WRITTEN TASK 1: Rewrite the Rudraksha thread from "Guys need to" to "cute.bandar (May 21, 2011)", putting "Amazon" in place of "ebay".
WRITTEN TASK 2: In the Rudraksha thread, which faces of Rudraksha is @vi looking for?

## Begin PASSAGE

# Genuine site for Rudraksha



## @vi (May 21, 2011)

Guys need to buy Rudraksha for someone. Searched here in local shops, couldn't find any. So decided to get online. 

As lot of fake shops / rudrakshas are around, suggest me a good, genuine and reliable site. My last option would be ebay.

Thank you


----------



## cute.bandar (May 21, 2011)

Please don't .


----------



## @vi (May 21, 2011)

LOL.

anyone here know any site ?

LOL.

anyone here know any site ?


----------



## tkin (May 22, 2011)

Do you have any temples nearby? Look near those, in kolkata we have doshkarma vanders that keep these.


----------



## @vi (May 22, 2011)

Searched locally already, but could't find any.


----------



## tkin (May 22, 2011)

Wait for a week, my exam gets over at 30th may, I'll get some for you and send them to you then.


----------



## Sarath (May 22, 2011)

I have seen some in Gold jewellery shops. (only time I saw)

Also i think at midnight they spam many channels trying to sell you Rudraksha and some gem stones. Check.


----------



## @vi (May 22, 2011)

@tkin - thanks a lot bro. Thing is I am in search of Rudrakshas of faces 8 and 9, which are quite rare. If they are available then it'd be great !!

@Sarath - Hmm will turn my TV on now, lets see  Searched in local jewelry shops also.


----------



## tkin (May 22, 2011)

@vi said:


> @tkin - thanks a lot bro. Thing is I am in search of Rudrakshas of faces 8 and 9, which are quite rare. If they are available then it'd be great !!
> 
> @Sarath - Hmm will turn my TV on now, lets see  Searched in local jewelry shops also.


Rarest are with 1 face, those are damn pricy. Anyway give me a pm after 30th may.


----------

## End PASSAGE
## Begin DATASET ROWS

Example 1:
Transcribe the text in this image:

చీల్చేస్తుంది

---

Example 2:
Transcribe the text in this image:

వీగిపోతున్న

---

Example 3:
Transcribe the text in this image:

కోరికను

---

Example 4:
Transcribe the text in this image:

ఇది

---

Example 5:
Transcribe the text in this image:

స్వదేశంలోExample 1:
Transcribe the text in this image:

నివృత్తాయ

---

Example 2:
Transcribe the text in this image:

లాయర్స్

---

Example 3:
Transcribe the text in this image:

## End DATASET ROWS
## Begin DATASET ROWS

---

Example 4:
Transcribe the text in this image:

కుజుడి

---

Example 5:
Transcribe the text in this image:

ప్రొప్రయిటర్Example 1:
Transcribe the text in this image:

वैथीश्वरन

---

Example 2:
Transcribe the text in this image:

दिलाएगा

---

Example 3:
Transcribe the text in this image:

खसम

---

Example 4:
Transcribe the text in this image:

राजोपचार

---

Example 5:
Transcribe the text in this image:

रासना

## End DATASET ROWS
## Begin DATASET ROWS

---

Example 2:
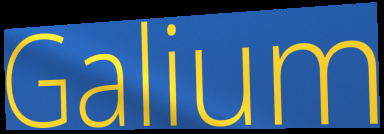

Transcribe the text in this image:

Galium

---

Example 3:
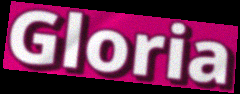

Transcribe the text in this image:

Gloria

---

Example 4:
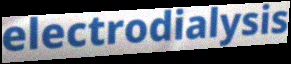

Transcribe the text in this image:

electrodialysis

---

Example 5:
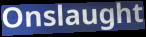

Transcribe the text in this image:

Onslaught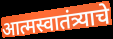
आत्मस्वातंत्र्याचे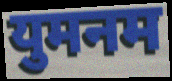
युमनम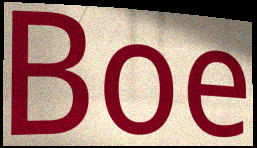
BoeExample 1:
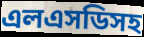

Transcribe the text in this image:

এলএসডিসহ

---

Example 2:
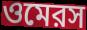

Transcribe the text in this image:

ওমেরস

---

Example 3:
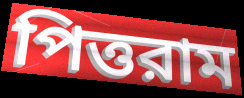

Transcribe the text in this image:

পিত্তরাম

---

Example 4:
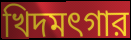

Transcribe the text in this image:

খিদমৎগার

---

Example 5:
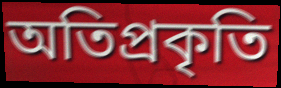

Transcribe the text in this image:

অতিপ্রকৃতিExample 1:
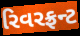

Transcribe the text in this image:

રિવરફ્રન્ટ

## End DATASET ROWS

FULL RESPONSE 1:
Guys need to buy Rudraksha for someone. Searched here in local shops, couldn't find any. So decided to get online. 

As lot of fake shops / rudrakshas are around, suggest me a good, genuine and reliable site. My last option would be Amazon.

Thank you


----------



## cute.bandar (May 21, 2011)

FULL RESPONSE 2: Faces 8 and 9.